The findings of the committee were quite revealing of the regards in which women are held by our legal regime. The Civil Code certainly contained the largest concentration of anti-women laws, which now mercifully stands at 28, a lot down from 69 different provisions that it held before. But the Code, the one receiving the ire of women activists campaigning for mainly parental property for years, is not the only place where such discriminatory laws can be found. The army act, the land act, the registration of births, deaths and personal incidents, the act defining Nepali law, the bonus act, the provident fund act, the income tax act and the children's act account for other 53 discriminatory provisions. That is still not all. An additional 36 various rules and regulations contain 85 provisions that are discriminatory from the gender perspective. Prime Minister Chand assured the amendment bill drafters that the government had begun all necessary measures towards correcting the legal provisions discriminatory against women. The government, indeed, would do well to take into consideration the recommendations that the report gives. Clearly, since the traditions and values are so skewed against women in many respects, affirmative actions are needed if protection and empowerment of women are to be achieved. Measures like increasing access of women to the criminal justice system, stopping girl trafficking and sexual exploitation and so on are essential to allow women to realise the full individual potentials to be partners in the development process. Doing away with 'legal' discriminations would be an important preliminary step.


Seek Remedial Measures

DUE to the fear of wild animals preying on their crops and cattle, the farmers of Madi, Chitwan district, as per a news item carried by this daily the other day, were unable to celebrate this year's Bada Dasain festival with their relatives. According to the same report, the farmers of Madi, apart from having to constantly live in fear of rhinos and other wild animals foraging out from the Royal Chitwan National Park and destroying their crops, they have yet to recover from the traumatic experience of seeing their farms being turned into sandy banks by the floods that took place earlier this year. The problems that the farmers of Madi are currently being forced to bear with, though definitely traumatic for them, are also preventable. Especially when the means and resources like knowledge, skills and technology are within easy reach of the concerned authorities.

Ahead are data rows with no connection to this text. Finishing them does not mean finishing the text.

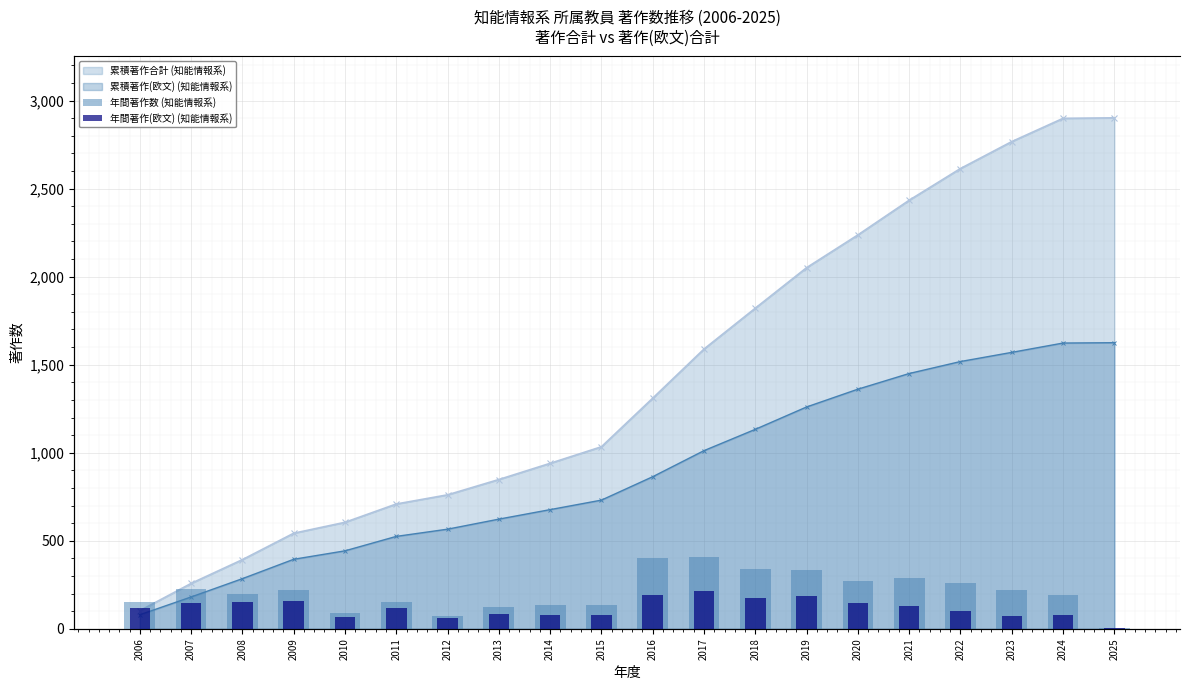

At how many categories does at least one series exceed 1827?

7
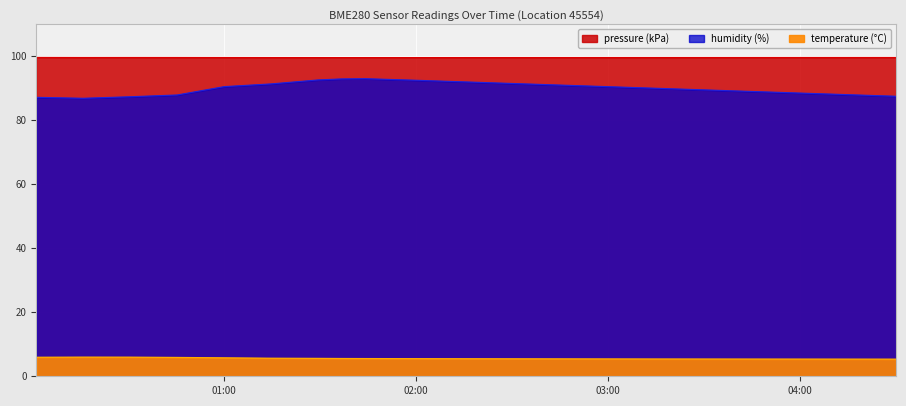

The value of temperature at 2023-12-20T00:01:17 is 2.2. True or false?

False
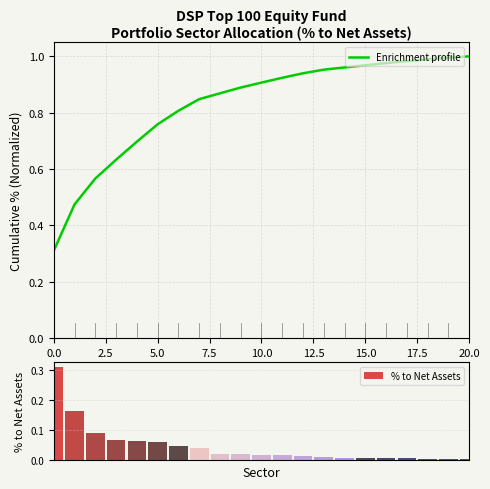

What are all the series names shown in the legend?

Enrichment profile, % to Net Assets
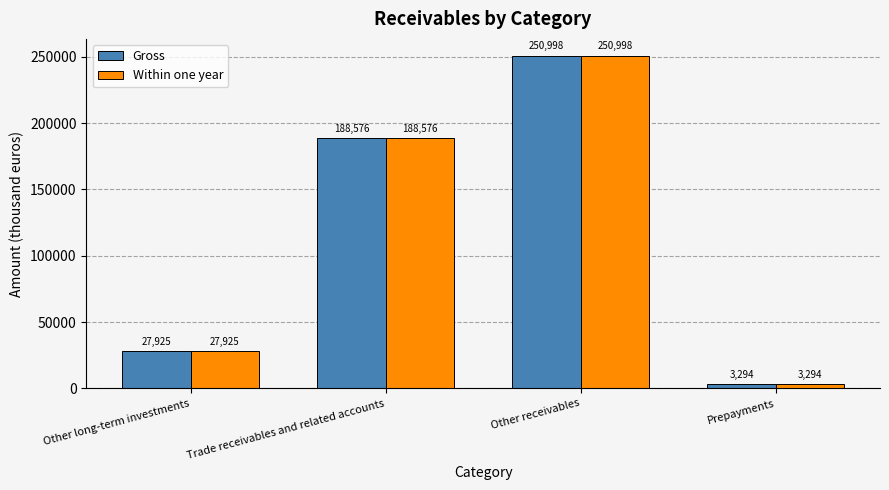

How many groups of bars are there?

4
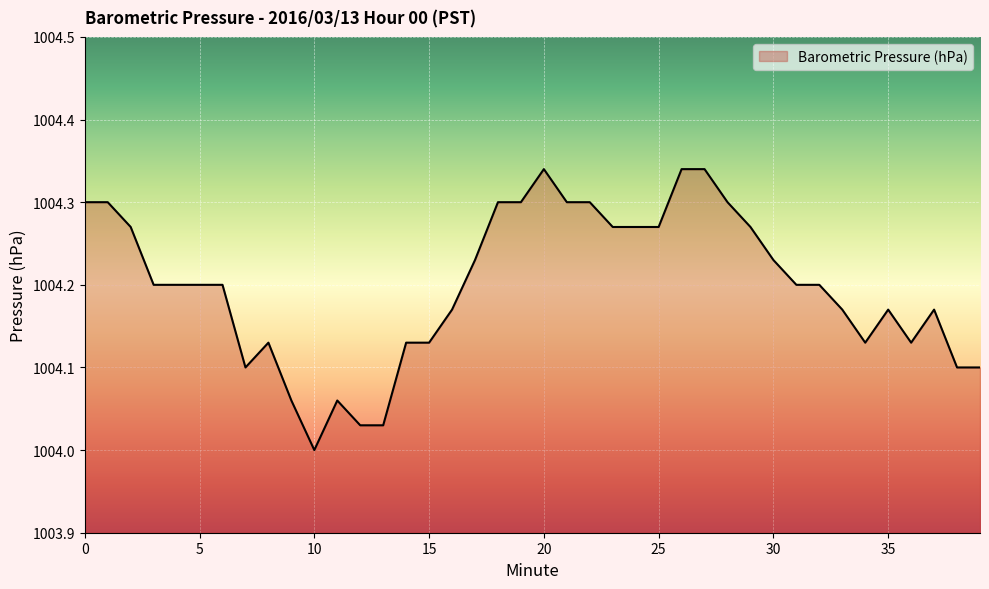

What is the difference between the maximum and minimum values?

0.3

Pertaining to the ever-present danger of wild animals coming out from wildlife preserves like the Royal Chitwan National Park and destroying the farmers' crops, the concerned authorities, by now, must have received umpteen complaints from farmers with their means of livelihood, the farms, abutting the wildlife preserves and parks. And, undoubtedly, also numerous reports and suggestions from wildlife conservationists and experts as to how to preserve the wild animals that are living in the wildlife parks and reserves for posterity while at the same time protect the valuable crops of the farmers with farms lying adjacent to such national parks. Since frequent encounters between the farmers anxious to protect their crops from wild animals' rampage and wild animals coming out of their preserves to forage in the farmers' fields could, sooner or later, lead to adverse ramifications for both these protagonists, the concerned authorities should spare no efforts to implement the reports' suggestions that are applicable to our local context so that both the protagonists' rightful wants and needs are fulfilled and addressed to. As for rivers periodically overflowing or breaching their banks to turn the farmers' lush fields into useless sandy banks or fields, by now the concerned authorities know that such a devastation is due to both natural or man-made causes, mostly the latter. However, even for this particular problem the river-induced disaster experts have come up with proven remedial measures. If river floods devastating farmers' fields are to be the incidents of the past, then the concerned authorities should seek and implement those measures.